Casi todos los nietos de doña Lía conocimos de primera mano sus eras de rabanitos, lechugas y zanahorias. Sus intrincados diseños construidos con ramitas del palo de naranja por los que subían y se enredaban las hermosas matas de cubaces repletas de vainas. Pelamos frijoles en su regazo, aprendimos a moler el maíz en la máquina, la acompañamos a la feria del agricultor los sábados en la madrugada. Hay un amor oculto en el caldo de los frijoles que una misma recogió de la mata. Un hermoso misterio en el aguacate al que ya le pusimos el ojo y cuelga, como una gota verde y brillante, de la rama alta del palo. Un cariño inmenso en las manos que trabajan la tierra y la chinean para darnos un rollo de culantro, o un racimo apretado de tomatitos enanos.
Hubo unas vacaciones de verano en las que mi papá nos hizo levantar el patio de la casa con paladas tímidas. Yo tenía apenas ocho años y aquello fue, inicialmente, un juego con mi hermano. Pero luego vinieron las eras de frijol y de elote. Las matas de tiquizque, ñampí y camote anaranjado y dulce. El culantro coyote que crecía por todas partes como mala hierba. La mata de orégano que llegó a ser más alta que nosotros… Ya adulta, en las filas de la feria de Zapote, he regresado al aroma de la casa de mis padres metiendo las manos en lo profundo de los sacos de frijoles tiernos. Cierro los ojos y tengo ocho años de nuevo.
Soy visitante frecuente de la feria del agricultor. Hablo con orgullo de las naranjas de Luis Alonso, como si las hubiera sembrado yo. Amo caminar por el laberinto de colores y escuchar mi nombre en la boca de Puma, de Caco o de don Fran. Saludo aunque no compre, porque en realidad voy a otra cosa: a cerciorarme de que mis amigos están bien. A ver cómo salió una cirugía, cómo le fue al machillo en sus exámenes de sexto. A mirar a los ojos a la gente que me sembró la comida con cariño, como lo hacían mi papá y mi abuela años atrás.
Ese recuerdo, que espero regalarle a mis hijos, se lo quiero obsequiar también a usted que me lee hoy domingo: aprendamos, en el trajín de nuestros días, a meter primera. Que la conveniencia del super, las carreras cotidianas y los horarios laborales de fin de semana no nos roben aquello sobre lo que se construyó nuestra historia: un surco recién aporcado, con hijitos que se asoman fulgurantes, anuncio de que todo pasa, pero la tierra que nos alimenta permanece. Cuidemos ese legado para que los que vienen detrás lo puedan mirar en vivo y sepan desde pequeños que los palmitos son el corazón de una planta y no unos tuquillos avinagrados que crecen en frascos de vidrio en los estantes del supermercado.

> **DATOS PROPORCIONADOS**
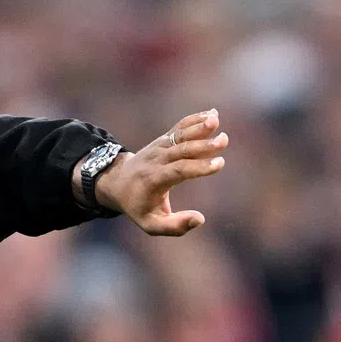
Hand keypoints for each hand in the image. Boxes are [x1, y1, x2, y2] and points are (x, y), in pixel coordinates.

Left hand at [94, 109, 227, 235]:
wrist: (116, 184)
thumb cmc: (137, 206)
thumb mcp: (150, 224)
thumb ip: (174, 227)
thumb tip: (200, 219)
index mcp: (154, 180)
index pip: (177, 170)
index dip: (198, 167)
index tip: (218, 164)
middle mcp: (156, 160)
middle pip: (181, 149)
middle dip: (202, 144)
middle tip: (224, 140)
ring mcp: (159, 147)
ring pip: (179, 135)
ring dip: (198, 127)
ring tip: (216, 118)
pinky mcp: (163, 140)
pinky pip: (179, 128)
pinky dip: (194, 120)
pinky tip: (212, 114)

> **TAREAS**
A: Según el texto, ¿por qué quien narra saluda en la feria del agricultor aunque no compre? Responde en una a tres oraciones.
B: Reproduce al pie de la letra el pasaje del texto que va desde "Hubo unas vacaciones" hasta "años de nuevo.".
Los datos constituyen un material independiente del texto.

> **TUS RESPUESTAS**
A: Quien narra saluda aunque no compre porque en realidad va a la feria por otra cosa: a cerciorarse de que sus amigos están bien. Quiere saber cómo salió una cirugía o cómo le fue al machillo en sus exámenes de sexto, y mirar a los ojos a la gente que le sembró la comida con cariño.

B:
Hubo unas vacaciones de verano en las que mi papá nos hizo levantar el patio de la casa con paladas tímidas. Yo tenía apenas ocho años y aquello fue, inicialmente, un juego con mi hermano. Pero luego vinieron las eras de frijol y de elote. Las matas de tiquizque, ñampí y camote anaranjado y dulce. El culantro coyote que crecía por todas partes como mala hierba. La mata de orégano que llegó a ser más alta que nosotros… Ya adulta, en las filas de la feria de Zapote, he regresado al aroma de la casa de mis padres metiendo las manos en lo profundo de los sacos de frijoles tiernos. Cierro los ojos y tengo ocho años de nuevo.